A Tale of Two Mothers.
Mother A:
Her hair has been dyed blonde. The roots are showing , particularly as it has been gelled back and put up in a hair claw. Her face was pretty, once. Now, her freckles are incongruous with the silver eyeshadow over her resentful brown eyes. Her chubby face has relaxed into a permanent disappointed pout. Her nails, long and acrylic, are painted sky blue. Her little blonde girl is obviously eager to talk. She says “Hihihi” to people around her, but her mother never speaks to her, and in fact, even taps her child on the chest a couple of times when the child vocalizes, to discourage her. Taps, but never touches. The nails preclude actual contact. The mother is hooked into earphones blasting death metal at a volume that I, sitting four feet away, can hear clearly. Her vacant eyes track the scenery as her drooping lips mouth lyrics like a zombie half-mawing the leg of a victim.

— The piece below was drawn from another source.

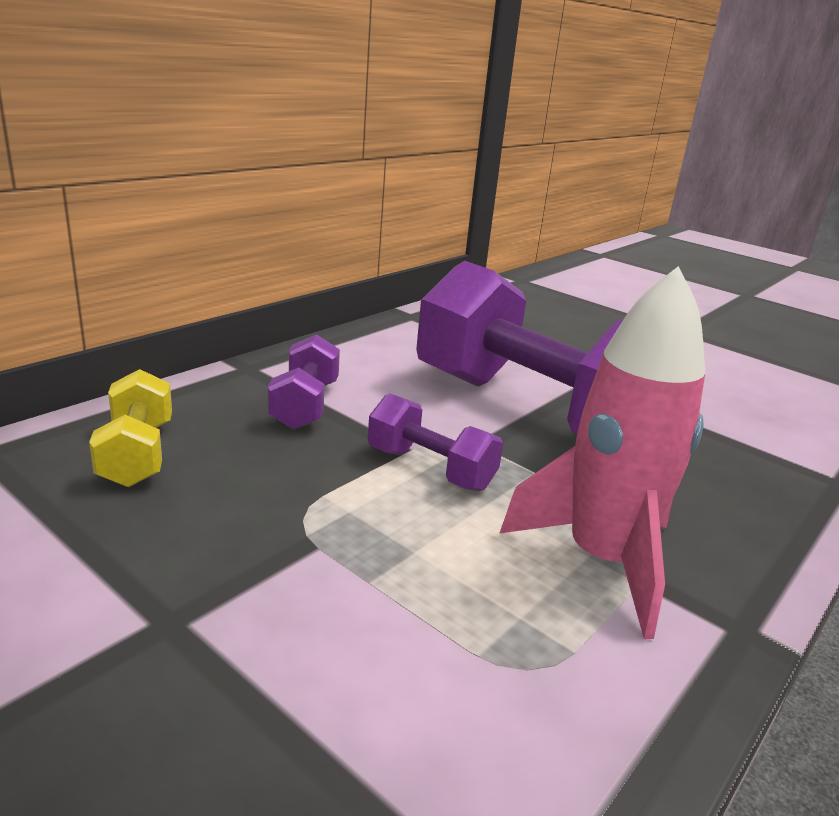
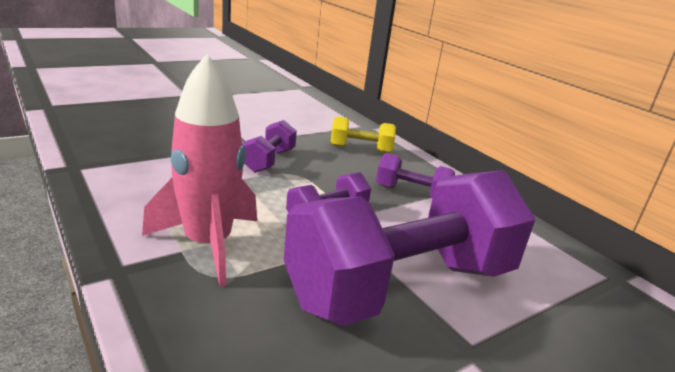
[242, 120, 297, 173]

Never once, that I see, does she engage with her child.
Mother B:
Her hair has never seen dye. Rich and ginger, it is merely a part of her body; nothing special. Her face is not beautiful by any cultural standard I know of. But she observes everything around her watchfully, analytically, and her brown eyes are beautifully thoughtful, if guarded. Her nails are short and unkempt. Her baby is only thirty-four days old, and she strokes him as she watches the world, and sees what he sees. He is always within the confines of her arms, or touching her, somehow. She carries him with her, against or on her body, when she moves from place to place. They rest in a place where she makes sure her baby can see everything, and she can see everything, but where they are both safe. Occasionally she turns to him, to make sure he wants for nothing.
Mother A is a woman Em and I saw on the bus yesterday. Mother B is an orangutan in the Toronto Zoo.
I bet I can be a better mother than Mother A, a member of my own species.. But Mother B? I don’t know. That was some pretty good mothering.